By Peng Yining ( chinadaily.com.cn ) Updated: 2014-12-03 06:51:54

Using the present to preserve the past

Xiao Xu, 32, has been making facemasks used in traditional Shanxi opera for more than a decade. [Photo provided to China Daily]

The local historian

Wu Ziqi: 21

Although I was born and raised in a modern community in Zhanjiang city in Guangdong province, I didn't know much about my hometown's oldest neighborhood, which is poor, with narrow streets, and badly managed. Many homes don't even have a washroom, so people have to use the public toilets.

When I interviewed more than 50 people who lived in the neighborhood before 1945, I heard a lot of amazing stories about my hometown, including tales from 85-year-old Liang Jinming, who was twice threatened at gunpoint by Japanese and Kuomingtang soldiers when they tried to steal items from his grocery store.

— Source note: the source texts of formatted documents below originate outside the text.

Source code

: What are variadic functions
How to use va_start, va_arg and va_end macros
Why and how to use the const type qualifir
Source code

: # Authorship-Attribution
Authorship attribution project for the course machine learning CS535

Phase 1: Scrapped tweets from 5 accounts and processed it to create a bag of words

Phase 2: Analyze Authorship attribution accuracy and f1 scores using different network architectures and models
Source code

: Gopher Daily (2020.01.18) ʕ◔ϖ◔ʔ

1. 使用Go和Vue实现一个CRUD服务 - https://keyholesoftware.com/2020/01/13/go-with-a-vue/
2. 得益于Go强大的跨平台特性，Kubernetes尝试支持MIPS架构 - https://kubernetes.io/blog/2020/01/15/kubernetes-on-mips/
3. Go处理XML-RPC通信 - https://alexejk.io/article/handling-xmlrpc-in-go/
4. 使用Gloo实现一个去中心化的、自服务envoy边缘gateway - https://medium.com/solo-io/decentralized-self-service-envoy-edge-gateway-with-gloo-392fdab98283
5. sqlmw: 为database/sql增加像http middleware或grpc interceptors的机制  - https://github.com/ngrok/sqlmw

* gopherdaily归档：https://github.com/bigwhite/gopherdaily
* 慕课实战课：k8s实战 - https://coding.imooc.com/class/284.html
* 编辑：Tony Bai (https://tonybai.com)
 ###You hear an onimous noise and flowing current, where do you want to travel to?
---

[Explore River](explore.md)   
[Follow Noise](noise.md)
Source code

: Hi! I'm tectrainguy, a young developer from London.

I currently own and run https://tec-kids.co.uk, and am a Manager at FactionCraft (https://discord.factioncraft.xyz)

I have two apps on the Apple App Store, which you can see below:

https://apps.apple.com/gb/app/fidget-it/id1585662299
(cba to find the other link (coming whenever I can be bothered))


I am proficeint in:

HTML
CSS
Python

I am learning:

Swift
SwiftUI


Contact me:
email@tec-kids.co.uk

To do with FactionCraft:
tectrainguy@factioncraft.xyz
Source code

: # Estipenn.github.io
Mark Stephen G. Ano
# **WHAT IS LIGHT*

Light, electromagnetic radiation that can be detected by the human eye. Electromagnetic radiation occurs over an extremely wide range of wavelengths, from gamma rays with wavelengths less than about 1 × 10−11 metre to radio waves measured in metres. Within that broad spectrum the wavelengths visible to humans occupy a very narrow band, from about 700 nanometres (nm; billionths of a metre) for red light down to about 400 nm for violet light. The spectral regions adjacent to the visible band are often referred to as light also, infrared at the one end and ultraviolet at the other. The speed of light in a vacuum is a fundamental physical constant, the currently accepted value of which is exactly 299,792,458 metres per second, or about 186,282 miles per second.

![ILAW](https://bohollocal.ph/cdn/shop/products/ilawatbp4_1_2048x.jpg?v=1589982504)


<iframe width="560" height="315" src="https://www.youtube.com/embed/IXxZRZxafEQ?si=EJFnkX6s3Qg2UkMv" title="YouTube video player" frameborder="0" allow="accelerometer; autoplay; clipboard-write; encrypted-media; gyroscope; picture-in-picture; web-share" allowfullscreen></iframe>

He gave me a tour of the neighborhood and introduced me to other seniors who know the town's history. He said he wanted to tell me all the stories of his life. I felt his eagerness to save his memories of that period of history, and as a history student I have a responsibility to record them.

Recording the history of my hometown is a huge project, but we have fewer than 20 people, mostly students, and our resources are very limited. So we chose the Internet for promotional purposes, to raise money and to publish our work. We have interviewed more than 150 people and written 110 stories. Our work would never have received so much support and coverage if not for the attention we attracted through social networks.